• _TUGAS YANG DIKERJAKAN_:
a. Jawab pertanyaan berikut berdasarkan kutipan teks:
(i) Menurut Pasal 263 ayat (1), siapa saja yang dapat mengajukan upaya hukum luar biasa?
(ii) Di pengadilan mana hakim tunggal memutus sidang praperadilan dalam perkara keberatan pajak PT BCA Tbk?
(iii) Apa jabatan Priharsa Nugraha di KPK?
b. Sebutkan semua nama orang yang muncul dalam kutipan teks.
c. Perbarui kutipan teks dengan menuliskan kembali semuanya dari "Selanjutnya yang menjadi" turun sampai "adanya penyelundupan hukum.", dan ganti "kekeliruan" dengan "kelalaian".

##### KUTIPAN TEKS #####

Mengenai peluang PK ini dikabulkan, Suhadi tidak berani berspekulasi. Sebab dalam Pasal 263 ayat (1) yang dapat mengajukan upaya hukum luar biasa itu hanyalah terpidana atau ahli waris. "Kalau putusannya ya tergantung para Hakim Agung nantinya," ucap Suhadi.

Selanjutnya yang menjadi pertimbangan PK itu diterima atau tidak adalah bila syarat-syaratnya terpenuhi. Yaitu adanya bukti baru atau novum yang belum pernah ada sebelumnya, kemudian kesalahan dan kekeliruan hakim dalam memutus perkara dan terakhir atau adanya penyelundupan hukum.

ALASAN KPK - Sebelumnya, KPK sendiri beralasan bahwa keputusan hakim tunggal dalam memutus sidang praperadilan di Pengadilan Negeri Jakarta Selatan dalam perkara keberatan pajak PT BCA Tbk dinilai janggal. hakim dianggap memutus di luar yang diajukan atau ultrapetita.

"Putusan praperadilan HP (Hadi Purnomo-red) tidak menyinggung soal bukti, meski kami sudah bawa troli bukti tapi yang disinggung soal penyelidik dan penyidik. Pasal 40 UU KPK, kami tidak boleh menghentikan penyidikan. Sementara Haswandi bilang KPK menghentikan penyidikan," tutur Johan.

Selain itu, putusan hakim Haswandi bahwa KPK tidak bisa mengangkat penyelidik dan penyidik sendiri juga terlihat aneh. Pasalnya dalam sidang praperadilan sebelumnya yaitu perkara Innospec, hakim memutuskan KPK sah mengangkat penyidik di luar kepolisian.

"HP kita banding, kalau banding ditolak, akan PK. Dari awal kita menghormati proses hukum dan kita melawannya dengan proses hukum," kata Johan Budi ketika itu.

HARAPAN PADA MA - Saat dikonfirmasi terpisah, Kepala Bagian Pemberitaan dan Publikasi KPK Priharsa Nugraha menaruh harapan besar pada lembaga peradilan tertinggi itu. Sebab dengan begitu, KPK akan mempunyai landasan hukum untuk membatalkan putusan praperadilan yang terlihat kontroversial. "Tentunya kami harap bisa menang dalam PK nanti," ujar Priharsa kepada gresnews.com.

Hal senada juga dikatakan Peneliti dari Pusat Studi Hukum dan Keadilan (PSHK) Miko Ginting. Menurut Miko, MA menjadi lembaga terakhir tempat KPK dan Hadi menggantungkan nasib dalam perkara tersebut.

##### CUPLIKAN DATA #####

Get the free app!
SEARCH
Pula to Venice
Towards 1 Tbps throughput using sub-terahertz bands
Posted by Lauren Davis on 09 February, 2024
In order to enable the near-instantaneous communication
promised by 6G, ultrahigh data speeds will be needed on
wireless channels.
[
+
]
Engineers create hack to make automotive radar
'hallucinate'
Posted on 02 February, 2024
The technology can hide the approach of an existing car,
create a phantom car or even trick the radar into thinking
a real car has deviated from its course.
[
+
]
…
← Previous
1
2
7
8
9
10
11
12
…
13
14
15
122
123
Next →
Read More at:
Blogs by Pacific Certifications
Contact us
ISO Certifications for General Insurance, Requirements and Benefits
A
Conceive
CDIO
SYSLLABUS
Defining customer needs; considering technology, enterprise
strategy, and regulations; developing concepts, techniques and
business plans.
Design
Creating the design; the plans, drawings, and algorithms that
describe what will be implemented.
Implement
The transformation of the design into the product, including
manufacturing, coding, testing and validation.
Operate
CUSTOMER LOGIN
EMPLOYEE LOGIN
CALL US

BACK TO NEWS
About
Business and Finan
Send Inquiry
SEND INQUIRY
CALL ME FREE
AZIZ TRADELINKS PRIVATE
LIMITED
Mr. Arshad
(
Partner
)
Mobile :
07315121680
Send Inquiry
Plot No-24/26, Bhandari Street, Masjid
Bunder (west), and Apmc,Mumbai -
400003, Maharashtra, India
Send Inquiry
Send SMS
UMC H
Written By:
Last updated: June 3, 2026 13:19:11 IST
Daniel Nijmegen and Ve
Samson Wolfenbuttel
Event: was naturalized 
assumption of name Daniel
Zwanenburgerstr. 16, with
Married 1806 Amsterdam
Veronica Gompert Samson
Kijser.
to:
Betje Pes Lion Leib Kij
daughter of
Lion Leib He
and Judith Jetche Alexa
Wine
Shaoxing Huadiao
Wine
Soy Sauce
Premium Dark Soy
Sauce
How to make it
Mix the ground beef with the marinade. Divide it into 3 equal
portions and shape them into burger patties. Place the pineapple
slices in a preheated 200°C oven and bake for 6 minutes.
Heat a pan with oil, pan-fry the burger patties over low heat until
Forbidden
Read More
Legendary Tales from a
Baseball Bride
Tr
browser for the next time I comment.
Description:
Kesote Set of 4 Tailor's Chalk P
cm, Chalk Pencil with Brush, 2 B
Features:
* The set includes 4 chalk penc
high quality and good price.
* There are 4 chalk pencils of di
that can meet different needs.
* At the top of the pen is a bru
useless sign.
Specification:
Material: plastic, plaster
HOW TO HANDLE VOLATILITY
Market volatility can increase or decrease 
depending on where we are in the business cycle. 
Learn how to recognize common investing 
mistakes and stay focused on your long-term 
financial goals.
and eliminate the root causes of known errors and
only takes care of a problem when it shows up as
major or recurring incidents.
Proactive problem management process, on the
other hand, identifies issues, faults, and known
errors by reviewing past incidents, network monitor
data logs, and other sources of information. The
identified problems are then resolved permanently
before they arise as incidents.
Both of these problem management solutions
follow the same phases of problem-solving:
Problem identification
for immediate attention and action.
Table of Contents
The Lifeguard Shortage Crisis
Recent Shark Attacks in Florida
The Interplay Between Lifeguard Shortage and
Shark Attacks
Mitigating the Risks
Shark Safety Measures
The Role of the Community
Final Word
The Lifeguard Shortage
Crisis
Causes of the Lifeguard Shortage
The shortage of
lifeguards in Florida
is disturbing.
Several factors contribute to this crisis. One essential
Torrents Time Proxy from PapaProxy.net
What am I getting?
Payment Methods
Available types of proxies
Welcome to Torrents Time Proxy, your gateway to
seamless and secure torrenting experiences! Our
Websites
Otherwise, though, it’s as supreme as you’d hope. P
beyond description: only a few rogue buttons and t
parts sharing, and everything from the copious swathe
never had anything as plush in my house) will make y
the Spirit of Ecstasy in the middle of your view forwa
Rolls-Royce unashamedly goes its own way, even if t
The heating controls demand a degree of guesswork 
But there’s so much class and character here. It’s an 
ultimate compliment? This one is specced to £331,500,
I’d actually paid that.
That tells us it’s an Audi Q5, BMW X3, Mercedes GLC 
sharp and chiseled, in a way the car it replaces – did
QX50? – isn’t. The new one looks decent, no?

#####

• _JAWABAN_:
a.
(i) Terpidana atau ahli waris.
(ii) Pengadilan Negeri Jakarta Selatan.
(iii) Kepala Bagian Pemberitaan dan Publikasi KPK.

b. Suhadi, Hadi Purnomo, Haswandi, Johan Budi, Priharsa Nugraha, Miko Ginting

c.
Selanjutnya yang menjadi pertimbangan PK itu diterima atau tidak adalah bila syarat-syaratnya terpenuhi. Yaitu adanya bukti baru atau novum yang belum pernah ada sebelumnya, kemudian kesalahan dan kelalaian hakim dalam memutus perkara dan terakhir atau adanya penyelundupan hukum.